Old superheroes never die, mainly because they never get old. (I mean, how long has Peter Parker been a teenager?) They get retconned, resurrected, reimagined, but basically they stay the same, forever. Or one of their superpowers is immortality.
It’s the year 2029 when we first meet Logan in the new Wolverine movie. He’s working as an independent limo driver, sleeping in his car, much slower and grayer than we’ve previously seen him—and he’s not healing as quickly as he used to. He hopes to earn enough money to buy a boat so he and the ailing Professor X (who he now looks after) can quite literally sail off into the sunset.
But there’s this money thing so he reluctantly takes a special job, transporting a young girl and her guardian to safety, somewhere across the Canadian border. It seems the girl was part of a resurrected, privatized and outsourced Weapon X program, rendered “obsolete” when those running the program came up with something they “liked better.” Logan has to outrun the girl’s pursuers’ while trying to resolve is own issues.

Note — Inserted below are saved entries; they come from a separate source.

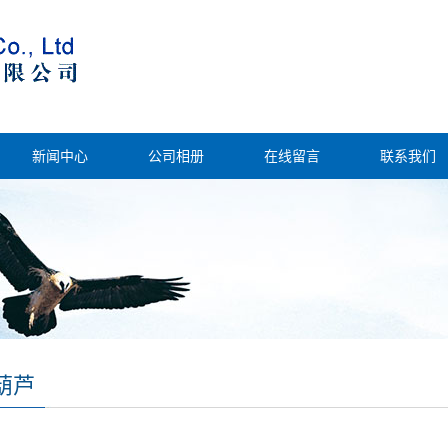
新闻中心
公司相册
在线留言
联系我们
葫芦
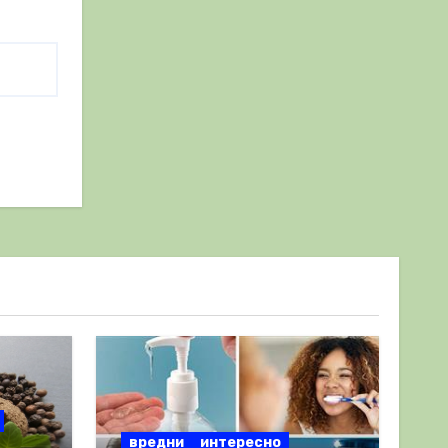
вредни
интересно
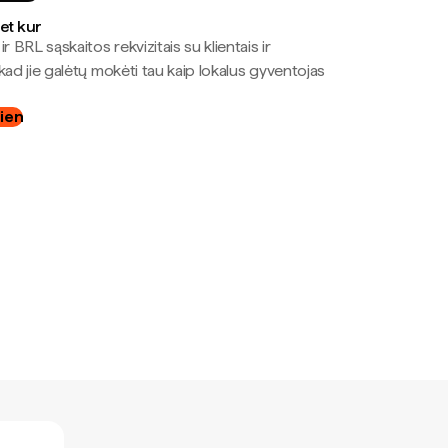
bet kur
r BRL sąskaitos rekvizitais su klientais ir
kad jie galėtų mokėti tau kaip lokalus gyventojas
dien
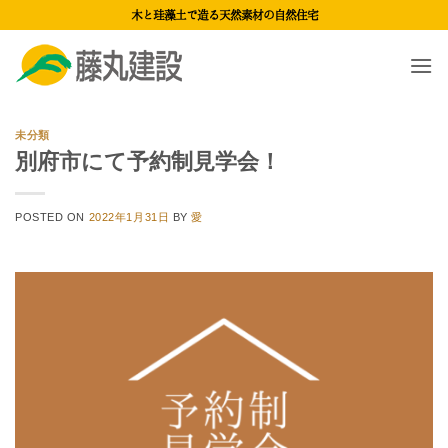
Skip
木と珪藻土で造る天然素材の自然住宅
to
content
未分類
別府市にて予約制見学会！
POSTED ON
2022年1月31日
BY
愛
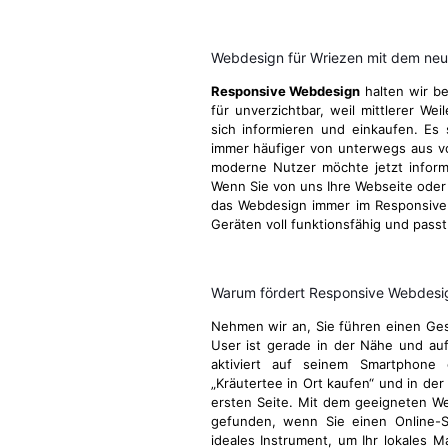
Webdesign für Wriezen mit dem neu
Responsive Webdesign
halten wir be
für unverzichtbar, weil mittlerer We
sich informieren und einkaufen. Es 
immer häufiger von unterwegs aus v
moderne Nutzer möchte jetzt informie
Wenn Sie von uns Ihre Webseite oder I
das Webdesign immer im Responsive 
Geräten voll funktionsfähig und passt
Warum fördert Responsive Webdesign
Nehmen wir an, Sie führen einen Gesc
User ist gerade in der Nähe und au
aktiviert auf seinem Smartphone 
„Kräutertee in Ort kaufen“ und in der
ersten Seite. Mit dem geeigneten W
gefunden, wenn Sie einen Online-S
ideales Instrument, um Ihr lokales M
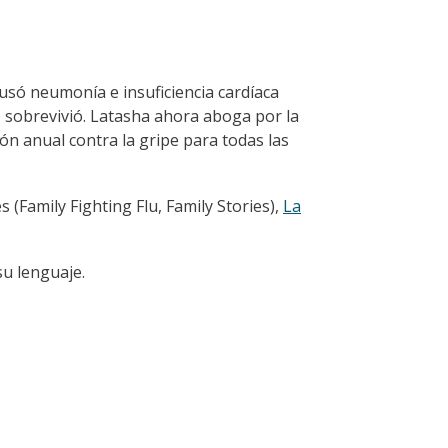
usó neumonía e insuficiencia cardíaca
ro sobrevivió. Latasha ahora aboga por la
ión anual contra la gripe para todas las
s (Family Fighting Flu, Family Stories),
La
su lenguaje.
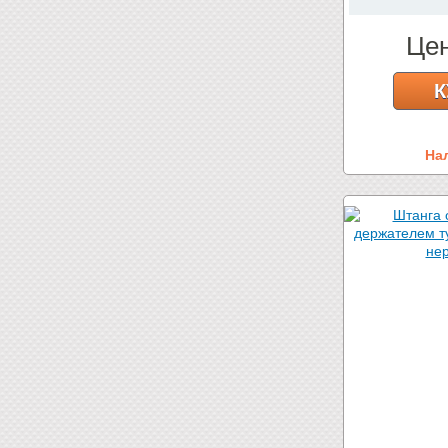
Це
К
На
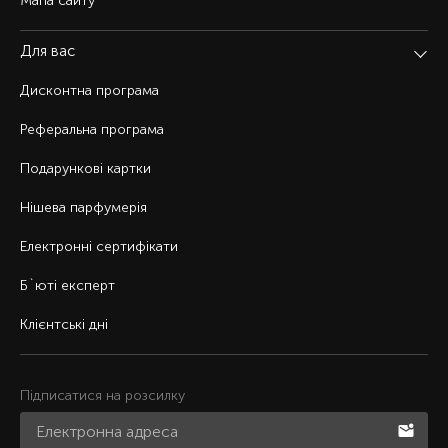
Мапа сайту
Для вас
Дисконтна програма
Реферальна програма
Подарункові картки
Нішева парфумерія
Електронні сертифікати
Б`юті експерт
Клієнтські дні
Підписатися на розсилку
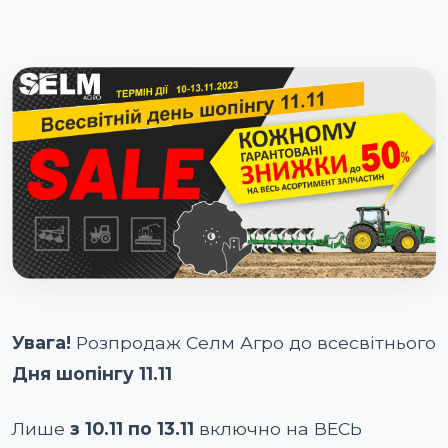
Увага!
Розпродаж Селм Агро до всесвітнього
Дня шопінгу 11.11
Лише
з 10.11 по 13.11
включно на ВЕСЬ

If this doesn’t sound like your usual lighthearted-even-in-the-face-of-doom superhero flick, you’re right. It’s not a total downer by any means—there is action, humor and a surprising amount of heart—but Logan aspires to be not just another frantically-edited spandex movie. It has been described as “the Dark Knight of the X-Men movies” and that it is, seeking the put the characters in the “real-world,” or as real as the world can be with 140-year-old claw-sprouting mutants.
Some have said Logan is “really a western;” I’d agree if you define western as a movie when people with guns shoot at you all the time. But this Logan is not Shane as much as he is Moses—or Old Yeller. Who he really is is a stand-in for the comics reader who lived vicariously through and acquired life lessons from the adventures of spandex-clad heroes, now grown up and grown old. They have suffered the epiphany that those four-color fantasies were just that, fantasies, ill-equipped to see them through their everyday-day real life.
But the question that remains is, is Logan “The Dark Knight” of Dark Knights? As good as it is, it is not. For one thing, the movie is a little manipulative, deliberately going for your heart strings. (Batman never tried to make you cry.) There are plot turns that are a little convenient (or contrived), an unnecessarily high body count and deaths that serve no purpose other than to make sure you disliked characters you disliked already.
But they say aim for the stars, even if you miss, you’ll still hit the mountain top. Logan doesn’t reach stellar heights but it is a big cut above the usual Marvel superhero movie—even the really good ones. And if you find yourself dabbing at “something” in your eyes, blame it on allergy season.